A horse and a cow grazed on a circular track. Chickens roamed free, and a pair of goats grazed in a pen next to a clutch of sheep. Dozens of cages held rabbits, one for each student. Ducks and turkeys and geese wallowed in a pond, which an aid was mucking out with a flat blade connected to a long pole. Pigs grunted in the mud. A two-story red barn, which the young women had built, held the farm tools and milking stands, and upstairs was the loft where Paul stored the hay we had baled.
Around the track, arrayed in a circle, lay vegetable gardens, one for each young mother. Beehives sat behind in the orchard. Paul had done all of this. Over twenty years he built up the farm with his students, teaching them to care for their own children by first caring for animals and plants. Nutrition, health, hard sciences, math, construction, and chemistry could all be, and were, taught on the farm. It’s worth noting the graduation rate at CFA was always above 90 percent, sometimes 98 percent, enviable for any school. The national average for pregnant or parenting mothers is 40 percent.
The produce that the women and staff grew brought in a bit of money at the farmer’s market, and the balance was taken home by the women. It used to be that the gardens supplied a healthy lunch as well as a sense of pride, but because of a new food service contract signed by the Detroit public schools’ emergency manager, that was no longer allowed. Their little farm would cut into the profits of the food service company.
I walked in the front door and asked the security guard where Paul’s room was. After gently teasing a student walking past about a C on a test, she pointed toward his room. I walked past the gymnasium full of toddler’s toys to his class.
The lanky farmer was at the front wearing jeans and a Leatherman on his belt, holding a piece of paper and posing a riddle to the young women sitting at long black desks, some of them groaningly pregnant.
“A father and his son are involved in a car accident,” he read, looking up to make sure his students were paying attention. “Both the boy and his father are horribly injured and are taken to the hospital.
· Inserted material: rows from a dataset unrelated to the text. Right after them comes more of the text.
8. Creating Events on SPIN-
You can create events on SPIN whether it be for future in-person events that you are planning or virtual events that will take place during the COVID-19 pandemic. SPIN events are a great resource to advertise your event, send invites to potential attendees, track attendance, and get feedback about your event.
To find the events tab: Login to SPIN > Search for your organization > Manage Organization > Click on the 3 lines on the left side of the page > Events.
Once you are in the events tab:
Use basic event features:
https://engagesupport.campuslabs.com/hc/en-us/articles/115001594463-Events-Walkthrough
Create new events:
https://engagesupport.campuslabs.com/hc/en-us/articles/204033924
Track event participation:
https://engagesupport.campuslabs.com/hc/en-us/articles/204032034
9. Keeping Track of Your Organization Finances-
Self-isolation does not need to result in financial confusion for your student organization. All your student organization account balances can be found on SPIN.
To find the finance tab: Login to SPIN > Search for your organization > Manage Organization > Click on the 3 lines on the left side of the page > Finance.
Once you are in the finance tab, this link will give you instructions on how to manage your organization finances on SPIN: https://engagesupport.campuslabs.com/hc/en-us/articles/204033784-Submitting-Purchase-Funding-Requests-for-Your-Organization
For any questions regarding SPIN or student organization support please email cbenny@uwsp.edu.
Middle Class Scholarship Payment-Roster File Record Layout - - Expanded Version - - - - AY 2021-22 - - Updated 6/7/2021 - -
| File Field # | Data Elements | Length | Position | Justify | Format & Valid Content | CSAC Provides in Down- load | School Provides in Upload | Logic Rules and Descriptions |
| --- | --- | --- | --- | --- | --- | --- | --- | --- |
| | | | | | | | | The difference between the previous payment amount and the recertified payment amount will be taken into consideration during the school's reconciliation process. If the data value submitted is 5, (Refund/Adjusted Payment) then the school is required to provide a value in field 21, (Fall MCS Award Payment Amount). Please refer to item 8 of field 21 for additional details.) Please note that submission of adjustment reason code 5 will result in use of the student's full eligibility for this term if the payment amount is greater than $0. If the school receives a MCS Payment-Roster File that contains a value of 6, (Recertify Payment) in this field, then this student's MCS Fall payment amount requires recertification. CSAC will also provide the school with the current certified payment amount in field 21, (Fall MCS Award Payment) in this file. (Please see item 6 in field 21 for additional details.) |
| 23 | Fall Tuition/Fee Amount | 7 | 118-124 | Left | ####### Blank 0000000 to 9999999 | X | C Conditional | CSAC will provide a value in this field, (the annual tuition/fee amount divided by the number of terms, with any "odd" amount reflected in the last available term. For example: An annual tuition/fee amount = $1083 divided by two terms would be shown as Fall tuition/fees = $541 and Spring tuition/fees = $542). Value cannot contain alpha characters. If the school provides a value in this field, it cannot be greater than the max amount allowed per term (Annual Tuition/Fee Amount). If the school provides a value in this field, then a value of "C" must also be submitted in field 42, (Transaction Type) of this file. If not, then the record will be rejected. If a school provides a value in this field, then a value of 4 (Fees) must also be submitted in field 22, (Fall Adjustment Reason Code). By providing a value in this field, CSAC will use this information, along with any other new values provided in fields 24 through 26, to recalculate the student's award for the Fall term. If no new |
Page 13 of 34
The boy’s father dies on the way, but the boy survives. When he arrives at the hospital the surgeon says, ‘I cannot operate on this boy because he is my son.’ How can this be?”
I waved my hello and sat in the back. Paul’s room was filled with beakers, tubes, and cabinets full of specimens and strange things in glass jars. There was a greenhouse attached to the room and a young woman was watering the fledgling plants the students had grown from seed in milk cartons saved from lunch. I tried to figure out the riddle but was stumped, as was everyone else in the room.
“Nobody?” Paul said. “”Nobody has a guess?”
“What’s the answer, Mr. Weertz?” one of the girls called from the back.
“The surgeon was the boy’s mother.”
The class gasped and I kicked myself for being so stupid.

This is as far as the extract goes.